As we approach the peak months for the 2020 Atlantic hurricane season, analysts at investment bank Berenberg believe that Munich Re is the best placed to withstand a worst-case scenario.
Even in a worst-case scenario, analysts state that Munich Re’s excess capital would only reduce by around 36% at the end of this year, significantly better than its peers.
It is worth noting however, that the use of retrocession and contingent capital could significantly alter the net loss realised by the reinsurer, and consequently the impact on capital would most likely be less pronounced.
Analysts note how, of the four European reinsurers under Berenberg’s coverage, Munich Re has historically taken the highest share of insured industry losses when major hurricanes have occurred.
On average, this has equated to around 4.8% of the total industry losses (per large loss) when taking into account the major Atlantic hurricane losses over the past 15 years.
In comparison, Swiss Re’s share is around 3.8%, Hannover Re’s share is 1.4% and SCOR’s share is 0.7%.

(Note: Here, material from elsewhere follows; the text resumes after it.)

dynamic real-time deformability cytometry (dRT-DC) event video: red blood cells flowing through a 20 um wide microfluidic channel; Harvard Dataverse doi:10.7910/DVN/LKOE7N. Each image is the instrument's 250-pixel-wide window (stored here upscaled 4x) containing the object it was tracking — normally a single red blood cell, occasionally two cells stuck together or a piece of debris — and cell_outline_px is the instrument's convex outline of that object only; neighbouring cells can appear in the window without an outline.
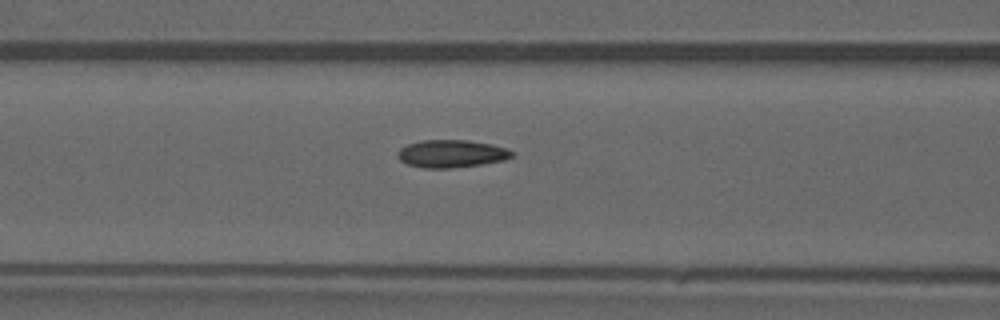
{"species": "common noctule bat (a hibernating species)", "species_latin": "Nyctalus noctula", "temperature_condition": "warm", "stored_images_in_passage": 45, "camera_frame_rate_fps": 3000, "um_per_image_px": 0.085, "animal": {"sex": "male", "forearm_length_mm": 52.5}, "frame": {"image": 1, "passage_image": 20, "time_ms": 6.333, "image_size_px": [1000, 320], "cell_outline_px": [[516, 152], [512, 156], [504, 160], [480, 164], [452, 168], [424, 168], [408, 164], [400, 160], [396, 156], [396, 152], [400, 148], [408, 144], [424, 140], [468, 140], [492, 144]], "centroid_in_image_um": [38.35, 13.06], "position_along_channel_um": 128.2, "area_um2": 18.38}}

Based on each company’s historical market shares and Berenberg’s view on how each company’s US hurricane exposure may have increased due to the covid-driven hardening rate environment, analysts estimate that a 1-in-200 year loss scenario would be equivalent to an industry loss of around $110 billion to $125 billion.
To put this into context, Hurricane Katrina in 2005 resulted in a $41 billion insured loss, equivalent to around $53 billion today.
In contrast, if the Great Miami Hurricane of 1926 was to be repeated, this would likely result in losses akin to $130 billion, based on current exposures, which in Berenberg’s view seems to be closer to the 1-in-200 scenario being modelled.